Is Overwatering Worse Than Underwatering?

Because plants need water to survive, you have to keep them well hydrated. However, too much water is a big no no!

Plants that are overwatered can suffer from myriad problems, which can even lead to the death of the plant.

An overwatered plant is basically drowning; without the ability to get oxygen into its roots it cannot “breathe” and will die.

An underwatered plant is equally at risk, because it cannot keep the nutrients going round its root system, and nor can it keep its cells healthy.

Overwatering and underwatering are both things to avoid, with any plant! The best thing you can do is to check what each individual plant likes.

Some plants like their soil to be kept moist, others simply won’t tolerate more than the smallest amount of water.

It is slightly easier to bring a plant back from the brink if it has been underwatered, as opposed to overwatered.

An underwatered plant simply needs to be given a big drink, and it will soon spring back to life as long as its other needs are met.

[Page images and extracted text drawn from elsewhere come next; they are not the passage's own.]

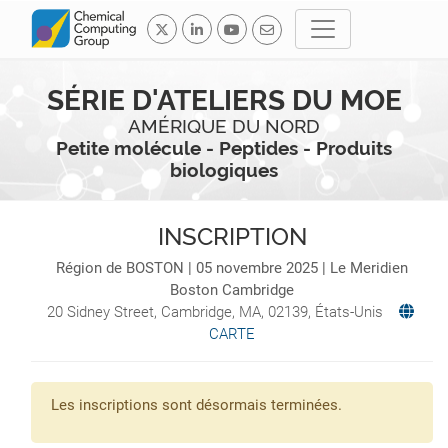
SÉRIE D'ATELIERS DU MOE
AMÉRIQUE DU NORD
Petite molécule - Peptides - Produits
biologiques
INSCRIPTION
Région de
BOSTON
| 05 novembre 2025 | Le Meridien
Boston Cambridge
20 Sidney Street,
Cambridge
,
MA
,
02139
,
États-Unis
CARTE
Les inscriptions sont désormais terminées.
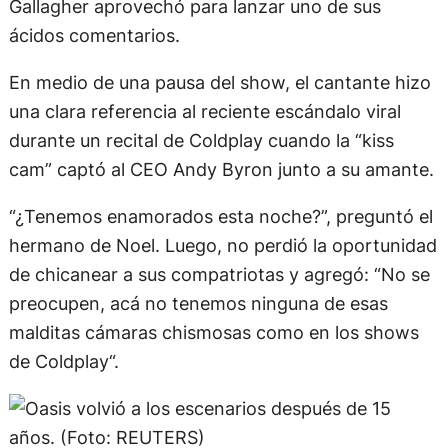
Gallagher aprovechó para lanzar uno de sus
ácidos comentarios.
En medio de una pausa del show, el cantante hizo
una clara referencia al reciente escándalo viral
durante un recital de Coldplay cuando la “kiss
cam” captó al CEO Andy Byron junto a su amante.
“¿Tenemos enamorados esta noche?”, preguntó el
hermano de Noel. Luego, no perdió la oportunidad
de chicanear a sus compatriotas y agregó: “No se
preocupen, acá no tenemos ninguna de esas
malditas cámaras chismosas como en los shows
de Coldplay“.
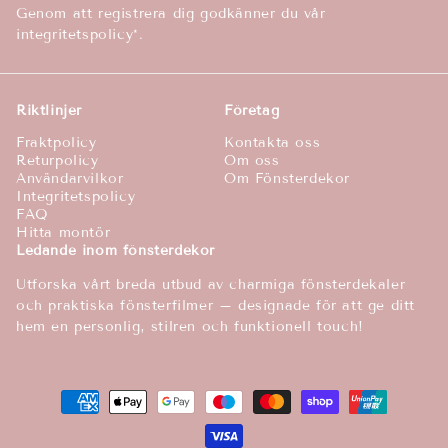
Genom att registrera dig godkänner du vår
integritetspolicy*.
Riktlinjer
Företag
Fraktpolicy
Kontakta oss
Returpolicy
Om oss
Användarvilkor
Om Fönsterdekor
Integritetspolicy
FAQ
Hitta montör
Ledande inom fönsterdekor
Utforska vårt breda utbud av charmiga fönsterdekaler
och praktiska fönsterfilmer – designade för att ge ditt
hem en personlig, stilren och funktionell touch!
Betalningsmetoder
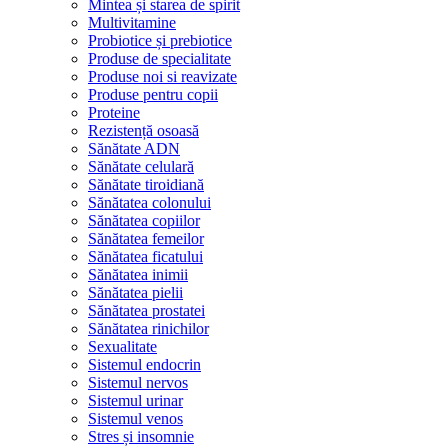
Mintea și starea de spirit
Multivitamine
Probiotice și prebiotice
Produse de specialitate
Produse noi si reavizate
Produse pentru copii
Proteine
Rezistență osoasă
Sănătate ADN
Sănătate celulară
Sănătate tiroidiană
Sănătatea colonului
Sănătatea copiilor
Sănătatea femeilor
Sănătatea ficatului
Sănătatea inimii
Sănătatea pielii
Sănătatea prostatei
Sănătatea rinichilor
Sexualitate
Sistemul endocrin
Sistemul nervos
Sistemul urinar
Sistemul venos
Stres și insomnie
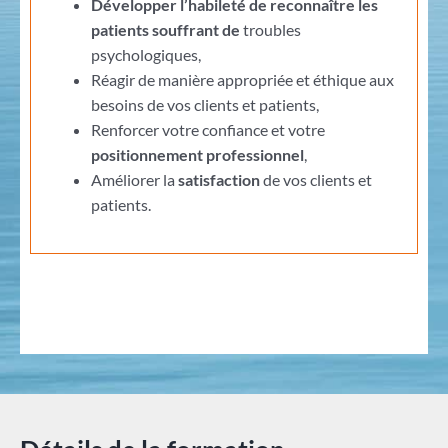
Développer l’habileté de reconnaître les
patients souffrant de
troubles
psychologiques,
Réagir de manière appropriée et éthique aux
besoins de vos clients et patients,
Renforcer votre confiance et votre
positionnement professionnel
,
Améliorer la
satisfaction
de vos clients et
patients.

An overwatered plant generally needs a full soil change and to be dried out for a while, and even then it may still suffer lasting damage.

If the roots have already started rotting, you will have to really fight to bring your plant back – much harder than simply giving it a good drink!

What Are Signs Of Root Rot?

What Are Signs Of Root Rot

Although you cannot always see the roots of your plant to check on their health, the rest of the plant will let you know if the roots are not happy.

  • The plant declines without any obvious reason.
  • The leaves are small and pale.
  • The leaves start to wilt, turn yellow or turn brown.
  • The branches and stems will start to die back.
  • The canopy becomes thin.
  • Fungus or cankers are visible on the stem or leaves.

If you notice any of these signs on your plant, there is a good chance that the roots are not at their healthiest.

The best thing you can do in this case is to remove the plant from its pot entirely, so that you can see the root ball.

If you see any roots that are mushy looking, remove them immediately to try to save the rest of the plant.

Keep an eye out for fungus or pests among the roots; this can be a reason for the root rot and will need to be treated to save the plant.

If overwatering is the culprit then replant the plant in fresh, dry soil and hold off on the watering until you see it start to recover.

Basically, you are being a responsible plant owner if you are watering your plant and making sure it has enough to drink.

However, too much water can be just as damaging as not enough water! Try to find the happy medium – and definitely work out each particular plant’s watering requirements!